Bristol Myers Squibb, Boehringer Ingelheim and Roche most mature pharmas on social media (but still room for improvement): report

Bristol Myers Squibb, Boehringer Ingelheim and Roche are the most mature pharmas on social media, though there are still areas in which the companies can do better. 

That’s according to a new report by Ogilvy Health. For the first time since 2020, the healthcare agency giant has ranked and reported on how well, or not, pharmas are using social media.

For the report, Social Check-Up 2023, the Ogilvy team assessed the social media use of 10 pharma companies based on their Facebook, Instagram, Twitter, YouTube and LinkedIn streams between the summer of 2021 and the summer of 2022.

Those 10 pharmas: AstraZeneca, Bristol Myers Squibb, Boehringer Ingelheim, Gilead Sciences, GSK, Merck & Co., Novartis, Pfizer, UCB and Roche, were ranked and scored out of a possible perfect score of 30. The report said that its ranking is “not about improvements in the number of followers, but about what companies have done to nurture and engage with communities.”

U.S. Big Pharma Bristol Myers Squibb came out on top with a score of 20.6. It was a close second for Germany’s midsized pharma Boehringer with an impressive score of 20.3. In at third was oncology major Roche with a score of 19.5.

Those scores are based on six areas Ogilvy believes are key in assessing these companies’ social media use, namely: social corporate identity (SCI); social content strategy (SCS); social experience and design (SED); paid social (PS); social influence (SI); and social community (SC), each with a scoring weight of five points in total.

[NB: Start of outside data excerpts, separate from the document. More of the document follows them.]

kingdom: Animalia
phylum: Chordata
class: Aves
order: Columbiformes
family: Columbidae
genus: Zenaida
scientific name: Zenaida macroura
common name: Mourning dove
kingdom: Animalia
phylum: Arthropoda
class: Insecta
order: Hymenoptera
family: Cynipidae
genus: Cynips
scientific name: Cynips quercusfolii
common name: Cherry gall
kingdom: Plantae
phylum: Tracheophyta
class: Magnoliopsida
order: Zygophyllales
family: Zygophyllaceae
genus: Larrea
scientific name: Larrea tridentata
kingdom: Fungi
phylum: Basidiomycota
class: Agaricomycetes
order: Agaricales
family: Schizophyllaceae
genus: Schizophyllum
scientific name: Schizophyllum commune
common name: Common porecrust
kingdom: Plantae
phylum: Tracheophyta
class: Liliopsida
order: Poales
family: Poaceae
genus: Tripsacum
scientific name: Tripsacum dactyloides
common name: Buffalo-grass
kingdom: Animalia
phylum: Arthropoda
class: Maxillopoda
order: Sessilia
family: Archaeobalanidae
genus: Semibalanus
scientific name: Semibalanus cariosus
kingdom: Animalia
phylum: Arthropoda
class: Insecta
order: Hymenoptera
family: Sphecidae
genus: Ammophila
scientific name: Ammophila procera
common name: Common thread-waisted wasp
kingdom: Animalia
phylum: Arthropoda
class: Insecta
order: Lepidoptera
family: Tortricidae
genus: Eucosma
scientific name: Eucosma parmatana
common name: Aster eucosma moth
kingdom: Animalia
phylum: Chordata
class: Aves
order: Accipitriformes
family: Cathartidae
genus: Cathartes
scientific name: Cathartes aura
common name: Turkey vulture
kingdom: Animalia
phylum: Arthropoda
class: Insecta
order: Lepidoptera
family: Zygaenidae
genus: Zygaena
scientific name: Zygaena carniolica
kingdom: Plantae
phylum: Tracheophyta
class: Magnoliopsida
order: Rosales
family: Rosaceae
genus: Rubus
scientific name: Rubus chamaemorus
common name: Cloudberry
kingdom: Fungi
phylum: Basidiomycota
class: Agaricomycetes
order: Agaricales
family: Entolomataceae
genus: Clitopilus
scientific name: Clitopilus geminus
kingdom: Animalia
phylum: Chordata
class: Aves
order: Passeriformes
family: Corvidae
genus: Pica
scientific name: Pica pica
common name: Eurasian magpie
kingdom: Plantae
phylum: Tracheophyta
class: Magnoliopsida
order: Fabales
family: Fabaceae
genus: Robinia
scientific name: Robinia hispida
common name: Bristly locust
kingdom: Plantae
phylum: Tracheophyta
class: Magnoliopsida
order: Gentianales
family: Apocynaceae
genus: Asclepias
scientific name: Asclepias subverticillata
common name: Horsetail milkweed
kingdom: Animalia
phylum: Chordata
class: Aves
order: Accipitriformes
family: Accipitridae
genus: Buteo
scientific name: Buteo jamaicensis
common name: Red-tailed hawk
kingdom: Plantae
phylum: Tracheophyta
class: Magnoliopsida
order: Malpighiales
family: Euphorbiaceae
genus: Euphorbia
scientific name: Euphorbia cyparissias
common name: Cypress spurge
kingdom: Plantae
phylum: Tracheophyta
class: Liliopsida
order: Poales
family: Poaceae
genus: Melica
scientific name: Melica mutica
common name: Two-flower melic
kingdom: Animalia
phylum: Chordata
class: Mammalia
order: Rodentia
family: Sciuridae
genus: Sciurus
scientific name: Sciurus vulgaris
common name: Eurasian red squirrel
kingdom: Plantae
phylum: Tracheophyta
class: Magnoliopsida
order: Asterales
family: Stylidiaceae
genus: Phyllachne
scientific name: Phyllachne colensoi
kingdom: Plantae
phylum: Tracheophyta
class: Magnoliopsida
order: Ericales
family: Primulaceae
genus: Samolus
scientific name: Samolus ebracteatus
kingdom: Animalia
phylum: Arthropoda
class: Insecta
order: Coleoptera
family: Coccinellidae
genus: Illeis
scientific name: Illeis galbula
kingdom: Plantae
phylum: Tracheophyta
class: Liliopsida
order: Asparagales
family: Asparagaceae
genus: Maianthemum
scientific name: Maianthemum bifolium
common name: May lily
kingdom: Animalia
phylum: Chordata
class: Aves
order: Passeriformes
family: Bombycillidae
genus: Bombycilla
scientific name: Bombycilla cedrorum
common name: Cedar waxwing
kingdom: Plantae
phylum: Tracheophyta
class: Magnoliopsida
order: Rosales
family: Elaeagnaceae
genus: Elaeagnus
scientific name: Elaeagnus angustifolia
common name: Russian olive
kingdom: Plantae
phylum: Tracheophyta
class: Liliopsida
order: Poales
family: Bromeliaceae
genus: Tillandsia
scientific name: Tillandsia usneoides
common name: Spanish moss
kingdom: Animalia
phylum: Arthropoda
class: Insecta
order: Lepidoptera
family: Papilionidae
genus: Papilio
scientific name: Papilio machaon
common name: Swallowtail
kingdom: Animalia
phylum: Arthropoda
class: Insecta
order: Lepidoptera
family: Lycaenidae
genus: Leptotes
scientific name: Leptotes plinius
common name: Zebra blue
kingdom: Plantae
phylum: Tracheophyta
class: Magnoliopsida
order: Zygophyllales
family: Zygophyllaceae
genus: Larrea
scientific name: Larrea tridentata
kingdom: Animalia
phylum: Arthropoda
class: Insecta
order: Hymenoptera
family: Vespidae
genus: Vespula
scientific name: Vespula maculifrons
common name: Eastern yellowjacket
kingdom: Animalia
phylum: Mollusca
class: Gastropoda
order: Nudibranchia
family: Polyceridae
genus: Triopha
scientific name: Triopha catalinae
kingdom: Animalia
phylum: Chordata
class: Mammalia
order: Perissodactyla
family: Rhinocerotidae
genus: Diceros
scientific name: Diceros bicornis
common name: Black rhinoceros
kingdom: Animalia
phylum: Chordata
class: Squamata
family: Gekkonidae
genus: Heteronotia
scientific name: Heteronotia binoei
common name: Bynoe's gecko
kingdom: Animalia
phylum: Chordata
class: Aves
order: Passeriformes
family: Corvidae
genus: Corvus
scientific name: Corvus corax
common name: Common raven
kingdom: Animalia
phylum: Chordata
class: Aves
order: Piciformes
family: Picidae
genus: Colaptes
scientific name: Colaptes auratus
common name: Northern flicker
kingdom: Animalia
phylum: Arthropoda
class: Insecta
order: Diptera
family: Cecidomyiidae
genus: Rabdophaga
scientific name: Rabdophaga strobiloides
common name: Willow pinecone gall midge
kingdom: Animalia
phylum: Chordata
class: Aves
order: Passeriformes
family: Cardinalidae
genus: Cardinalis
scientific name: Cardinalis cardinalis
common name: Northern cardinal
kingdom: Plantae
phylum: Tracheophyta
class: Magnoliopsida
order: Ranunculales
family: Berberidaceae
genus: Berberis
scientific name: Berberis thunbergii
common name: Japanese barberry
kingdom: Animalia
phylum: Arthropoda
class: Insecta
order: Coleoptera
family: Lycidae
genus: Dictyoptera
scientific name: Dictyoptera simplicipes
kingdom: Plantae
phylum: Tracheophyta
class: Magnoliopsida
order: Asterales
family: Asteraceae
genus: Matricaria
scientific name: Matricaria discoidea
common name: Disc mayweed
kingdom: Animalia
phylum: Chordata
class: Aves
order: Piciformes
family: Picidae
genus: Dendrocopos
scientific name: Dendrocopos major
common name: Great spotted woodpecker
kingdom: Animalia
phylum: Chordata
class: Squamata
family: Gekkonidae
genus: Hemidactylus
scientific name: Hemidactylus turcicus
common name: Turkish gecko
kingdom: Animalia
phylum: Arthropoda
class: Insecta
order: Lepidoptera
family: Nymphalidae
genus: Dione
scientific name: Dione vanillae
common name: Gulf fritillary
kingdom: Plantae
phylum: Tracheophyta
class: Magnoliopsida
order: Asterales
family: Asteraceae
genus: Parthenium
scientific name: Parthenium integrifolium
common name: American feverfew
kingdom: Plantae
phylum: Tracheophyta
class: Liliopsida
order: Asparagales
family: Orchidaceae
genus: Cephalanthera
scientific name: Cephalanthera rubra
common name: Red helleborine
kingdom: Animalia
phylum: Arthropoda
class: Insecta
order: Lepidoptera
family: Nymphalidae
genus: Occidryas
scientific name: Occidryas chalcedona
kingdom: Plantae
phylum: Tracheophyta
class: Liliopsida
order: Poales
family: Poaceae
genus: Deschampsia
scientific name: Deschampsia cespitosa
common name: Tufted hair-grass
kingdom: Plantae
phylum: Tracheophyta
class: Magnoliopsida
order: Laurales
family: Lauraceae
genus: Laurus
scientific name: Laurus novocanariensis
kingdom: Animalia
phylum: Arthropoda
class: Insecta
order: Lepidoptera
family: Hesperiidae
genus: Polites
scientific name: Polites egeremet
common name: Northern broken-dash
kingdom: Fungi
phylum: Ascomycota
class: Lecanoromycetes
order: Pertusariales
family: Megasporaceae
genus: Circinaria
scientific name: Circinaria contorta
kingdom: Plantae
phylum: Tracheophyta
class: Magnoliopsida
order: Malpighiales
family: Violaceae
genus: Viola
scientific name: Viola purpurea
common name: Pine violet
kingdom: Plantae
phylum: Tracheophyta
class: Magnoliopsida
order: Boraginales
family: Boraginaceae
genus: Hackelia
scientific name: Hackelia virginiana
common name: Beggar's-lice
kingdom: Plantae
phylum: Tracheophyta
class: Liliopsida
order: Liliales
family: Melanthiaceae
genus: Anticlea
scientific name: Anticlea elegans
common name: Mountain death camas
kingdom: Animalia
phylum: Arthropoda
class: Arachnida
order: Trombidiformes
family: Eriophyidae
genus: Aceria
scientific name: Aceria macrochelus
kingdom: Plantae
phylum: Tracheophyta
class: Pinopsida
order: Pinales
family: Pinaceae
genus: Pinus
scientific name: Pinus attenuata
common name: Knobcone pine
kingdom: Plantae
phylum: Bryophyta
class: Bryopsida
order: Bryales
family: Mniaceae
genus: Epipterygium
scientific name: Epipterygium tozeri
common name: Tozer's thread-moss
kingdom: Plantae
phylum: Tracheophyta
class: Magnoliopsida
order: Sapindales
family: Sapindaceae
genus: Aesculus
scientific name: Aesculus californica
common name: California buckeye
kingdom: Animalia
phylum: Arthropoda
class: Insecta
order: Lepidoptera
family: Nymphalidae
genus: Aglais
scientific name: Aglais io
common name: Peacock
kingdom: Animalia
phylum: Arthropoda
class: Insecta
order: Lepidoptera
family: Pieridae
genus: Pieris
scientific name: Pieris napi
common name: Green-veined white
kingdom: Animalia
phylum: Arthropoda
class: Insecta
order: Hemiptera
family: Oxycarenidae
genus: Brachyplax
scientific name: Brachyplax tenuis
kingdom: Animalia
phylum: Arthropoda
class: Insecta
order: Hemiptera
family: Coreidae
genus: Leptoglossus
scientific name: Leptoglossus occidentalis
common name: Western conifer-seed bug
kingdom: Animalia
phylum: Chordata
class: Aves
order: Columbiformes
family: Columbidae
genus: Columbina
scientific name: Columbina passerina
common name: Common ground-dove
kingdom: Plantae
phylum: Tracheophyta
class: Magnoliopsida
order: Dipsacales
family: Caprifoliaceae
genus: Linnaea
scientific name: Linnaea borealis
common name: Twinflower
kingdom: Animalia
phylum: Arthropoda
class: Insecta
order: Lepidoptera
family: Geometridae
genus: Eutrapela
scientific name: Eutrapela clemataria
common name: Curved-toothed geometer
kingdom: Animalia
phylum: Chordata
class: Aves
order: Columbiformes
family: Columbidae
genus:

BMS had by the far the best social content strategy with a score of 4.3 (the next highest score was just 3, achieved by both Pfizer and GSK) while Boehringer, which has for more than a decade sunk a lot of time and money into its digital and social media work, had the best social corporate identity, with a score of 3.8, much higher than BMS’ score of 2.8.

Boehringer also topped social experience and design, with a score of 3.5, though third-placed Roche won out on paid social, with an impressive score of 4.2, and also came out on top in social community with a score of 4.

Gilead had a poor showing overall, coming in last with a total score of 13.1 and scoring a zero on social community.   

But the report’s authors note that “while the top three companies were mature in most categories, it’s important to note that there weren’t clear leaders across the board.”

It points out that even BMS “had room for improvement” when it came to its corporate identity and paid social work, while Roche ranked lower for social experience and design and for social influence in corporate identity and paid social.

It also notes that Gilead came in joint third in the social experience and design category, but, along with UCB (which was ninth), was “less mature” in other categories including corporate identity, hence its last-place finish.